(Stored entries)
** START **

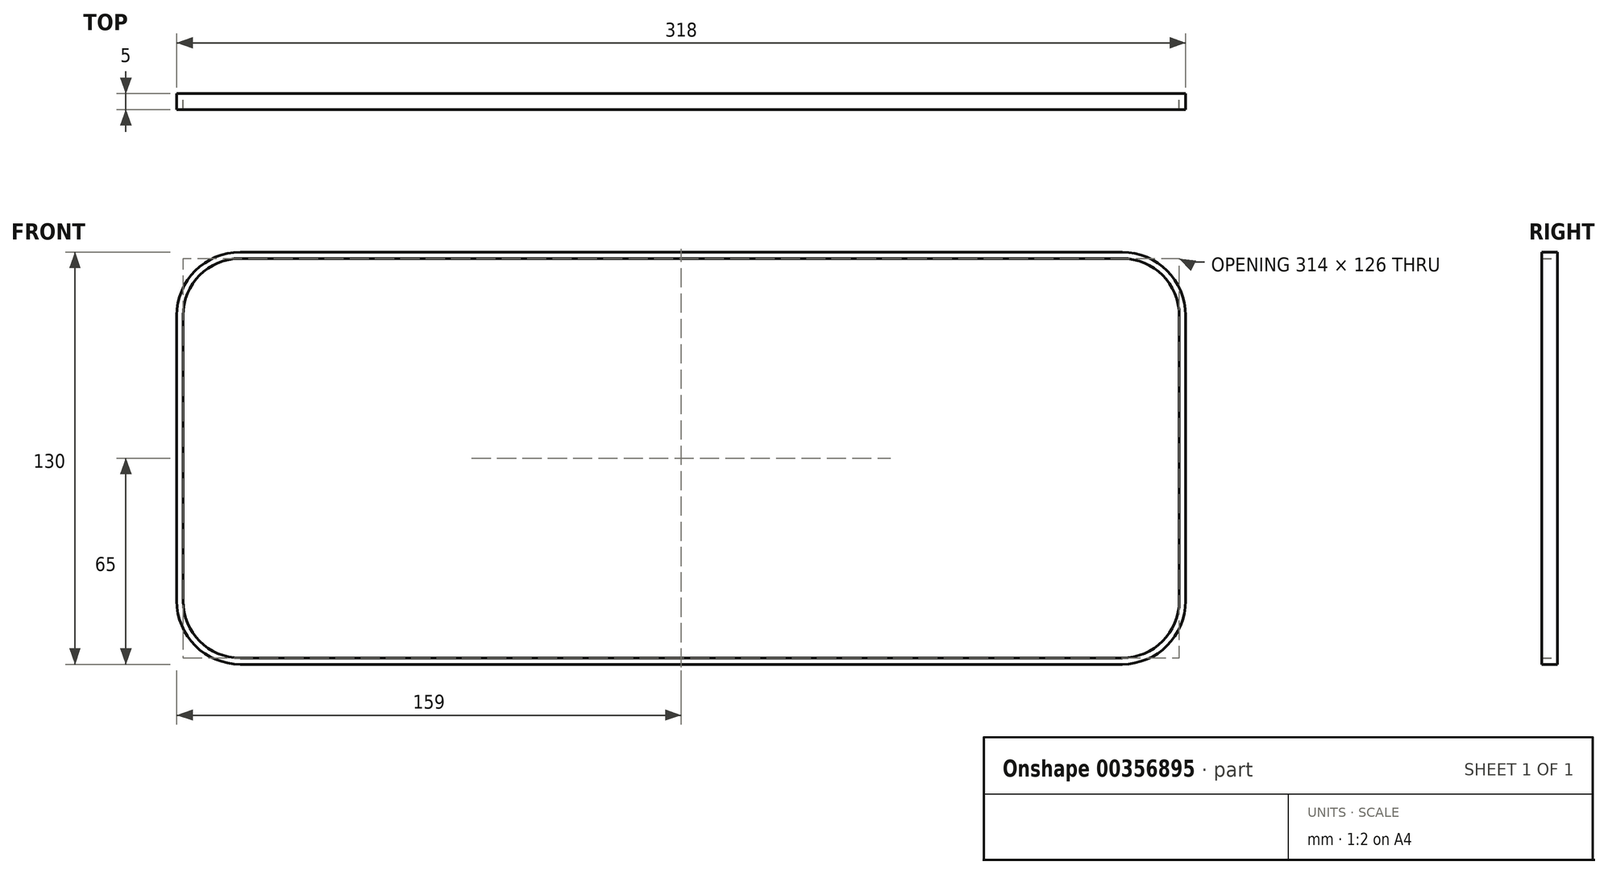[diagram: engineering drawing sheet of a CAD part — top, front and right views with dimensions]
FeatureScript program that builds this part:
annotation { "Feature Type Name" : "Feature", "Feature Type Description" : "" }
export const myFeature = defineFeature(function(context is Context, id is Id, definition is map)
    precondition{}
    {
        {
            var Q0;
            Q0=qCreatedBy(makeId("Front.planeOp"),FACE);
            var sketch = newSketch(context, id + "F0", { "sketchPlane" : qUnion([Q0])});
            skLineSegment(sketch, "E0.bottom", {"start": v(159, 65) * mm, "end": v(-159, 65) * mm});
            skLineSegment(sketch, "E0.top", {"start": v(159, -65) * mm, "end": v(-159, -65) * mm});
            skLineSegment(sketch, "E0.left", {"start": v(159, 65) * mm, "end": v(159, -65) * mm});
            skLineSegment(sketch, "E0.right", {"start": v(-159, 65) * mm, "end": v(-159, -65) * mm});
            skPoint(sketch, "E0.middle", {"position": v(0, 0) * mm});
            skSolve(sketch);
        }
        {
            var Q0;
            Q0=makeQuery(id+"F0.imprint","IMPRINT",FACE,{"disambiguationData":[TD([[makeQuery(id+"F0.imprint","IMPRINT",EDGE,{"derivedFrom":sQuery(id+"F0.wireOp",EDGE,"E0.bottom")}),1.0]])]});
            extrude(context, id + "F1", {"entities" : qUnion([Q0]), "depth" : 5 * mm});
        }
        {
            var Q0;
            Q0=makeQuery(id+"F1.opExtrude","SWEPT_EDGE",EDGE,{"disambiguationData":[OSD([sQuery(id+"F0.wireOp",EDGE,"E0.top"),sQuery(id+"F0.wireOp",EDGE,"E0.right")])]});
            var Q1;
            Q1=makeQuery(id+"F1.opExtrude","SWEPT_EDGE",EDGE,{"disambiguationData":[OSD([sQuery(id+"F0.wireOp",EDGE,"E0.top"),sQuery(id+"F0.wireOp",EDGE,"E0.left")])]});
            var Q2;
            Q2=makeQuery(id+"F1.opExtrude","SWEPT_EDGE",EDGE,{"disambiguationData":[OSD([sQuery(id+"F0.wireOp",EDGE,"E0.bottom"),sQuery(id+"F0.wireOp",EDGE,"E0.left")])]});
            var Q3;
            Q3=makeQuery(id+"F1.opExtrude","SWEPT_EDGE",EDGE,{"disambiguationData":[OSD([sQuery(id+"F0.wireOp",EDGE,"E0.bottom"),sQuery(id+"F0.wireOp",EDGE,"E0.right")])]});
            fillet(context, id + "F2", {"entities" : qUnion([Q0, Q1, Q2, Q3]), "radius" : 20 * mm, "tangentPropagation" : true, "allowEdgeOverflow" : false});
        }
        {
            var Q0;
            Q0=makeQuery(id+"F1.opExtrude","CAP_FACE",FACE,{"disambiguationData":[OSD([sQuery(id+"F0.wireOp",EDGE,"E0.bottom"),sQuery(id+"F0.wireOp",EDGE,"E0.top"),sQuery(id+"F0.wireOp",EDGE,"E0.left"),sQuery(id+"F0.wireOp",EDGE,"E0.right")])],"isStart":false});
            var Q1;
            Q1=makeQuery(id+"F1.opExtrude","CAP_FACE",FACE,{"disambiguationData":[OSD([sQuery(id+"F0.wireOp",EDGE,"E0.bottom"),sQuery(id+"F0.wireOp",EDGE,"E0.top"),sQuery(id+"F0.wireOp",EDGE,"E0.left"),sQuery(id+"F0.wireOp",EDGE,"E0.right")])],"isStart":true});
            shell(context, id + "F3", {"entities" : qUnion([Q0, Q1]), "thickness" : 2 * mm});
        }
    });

** END **

Stated task: How many lines in the rows above contain the string "context"? Case counts, so reply with the number alone.

Expected answer: 5